A reliable Inconel 718 supplier in India provides three things that commodity traders do not: technical depth to answer questions about condition, melting route, and standards; documentation discipline to review and verify MTCs before forwarding them; and supply-chain structure to maintain heat traceability through the supply chain. These are not luxuries for critical procurement — they are minimum requirements.

Premiere Advanced Materials Pvt. Ltd. is an ISO 9001:2015 certified supplier of Inconel 718 and other high-performance alloys, operating from Nashik and Mumbai, Maharashtra. We supply Inconel 718 bars and flat bar to ASTM B637 with EN 10204 3.1 documentation, NACE MR0175 compliance where specified, and full heat number traceability — with technical review of every MTC before despatch.

Frequently Asked Questions

What is Inconel 718 and why is it used in critical applications?
Inconel 718 (UNS N07718) is a precipitation-hardenable nickel-chromium superalloy. It delivers exceptional tensile strength (≥1241 MPa aged), fatigue resistance, and corrosion resistance from cryogenic temperatures to 700°C. Its combination of high strength, weldability, and fabricability makes it the most widely specified nickel alloy for valve stems, oilfield CRA components, and high-pressure assemblies worldwide.
What ASTM standard covers Inconel 718 bars in India?
Round bars and rods of Inconel 718 are specified under ASTM B637. This covers chemical composition limits, mechanical property requirements, heat treatment conditions, and testing requirements. Sheets and plates are covered by ASTM B670.
Is Inconel 718 compliant with NACE MR0175 for sour service?
Inconel 718 is permitted for sour service under NACE MR0175 / ISO 15156, subject to a maximum hardness of 40 HRC. This is condition-dependent — fully aged 718 may exceed this limit. A controlled aging cycle and hardness confirmation on the MTC is mandatory for sour service compliance.
What supply forms of Inconel 718 are available from Premiere Advanced Materials?

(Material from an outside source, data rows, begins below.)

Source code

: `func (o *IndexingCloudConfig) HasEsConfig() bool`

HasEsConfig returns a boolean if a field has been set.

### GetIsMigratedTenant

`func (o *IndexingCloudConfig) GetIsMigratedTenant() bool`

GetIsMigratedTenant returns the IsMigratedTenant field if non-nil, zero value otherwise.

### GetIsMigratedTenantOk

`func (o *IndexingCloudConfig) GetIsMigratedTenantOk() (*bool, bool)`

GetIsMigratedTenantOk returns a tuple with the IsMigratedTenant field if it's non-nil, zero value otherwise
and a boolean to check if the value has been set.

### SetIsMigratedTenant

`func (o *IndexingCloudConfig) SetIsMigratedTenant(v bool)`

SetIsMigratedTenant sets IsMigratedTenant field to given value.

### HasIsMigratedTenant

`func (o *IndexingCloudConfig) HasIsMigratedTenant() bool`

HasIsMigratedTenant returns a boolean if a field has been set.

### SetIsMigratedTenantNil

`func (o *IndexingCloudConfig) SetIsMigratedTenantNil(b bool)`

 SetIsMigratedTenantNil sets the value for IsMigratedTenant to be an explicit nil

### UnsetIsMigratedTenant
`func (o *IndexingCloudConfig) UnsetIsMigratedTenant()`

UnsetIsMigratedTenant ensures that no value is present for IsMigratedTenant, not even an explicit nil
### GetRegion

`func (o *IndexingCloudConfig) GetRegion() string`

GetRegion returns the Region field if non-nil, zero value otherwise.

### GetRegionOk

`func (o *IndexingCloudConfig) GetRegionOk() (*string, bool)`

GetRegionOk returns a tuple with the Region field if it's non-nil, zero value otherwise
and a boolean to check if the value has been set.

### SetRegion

We supply Inconel 718 as round bars, flat bars, and custom profiles in solution annealed and aged conditions under ASTM B637, with EN 10204 3.1 documentation and heat number traceability. Based in Nashik and Mumbai, Maharashtra. Contact us with your specific size and standard requirements.

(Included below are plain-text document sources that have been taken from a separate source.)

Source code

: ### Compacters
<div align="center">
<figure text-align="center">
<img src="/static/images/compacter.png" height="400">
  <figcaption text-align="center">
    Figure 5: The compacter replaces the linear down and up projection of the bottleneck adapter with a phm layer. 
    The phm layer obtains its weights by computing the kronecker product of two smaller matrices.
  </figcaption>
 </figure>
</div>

What is the difference between VIM and VIM+ESR melting for Inconel 718?
VIM (Vacuum Induction Melting) is standard for industrial 718. VIM+ESR adds a second electro-slag remelting step that improves cleanliness and fatigue performance. VIM+ESR is required for aerospace and downhole applications. Specify your melting route requirement clearly and confirm it on the MTC.
How do I verify Inconel 718 quality from a supplier?
Request EN 10204 3.1 MTC before delivery. Verify heat number against physical marking. Cross-check chemistry against ASTM B637 full composition. Verify mechanicals against supply condition. Confirm hardness if NACE compliance is required. Check document consistency throughout.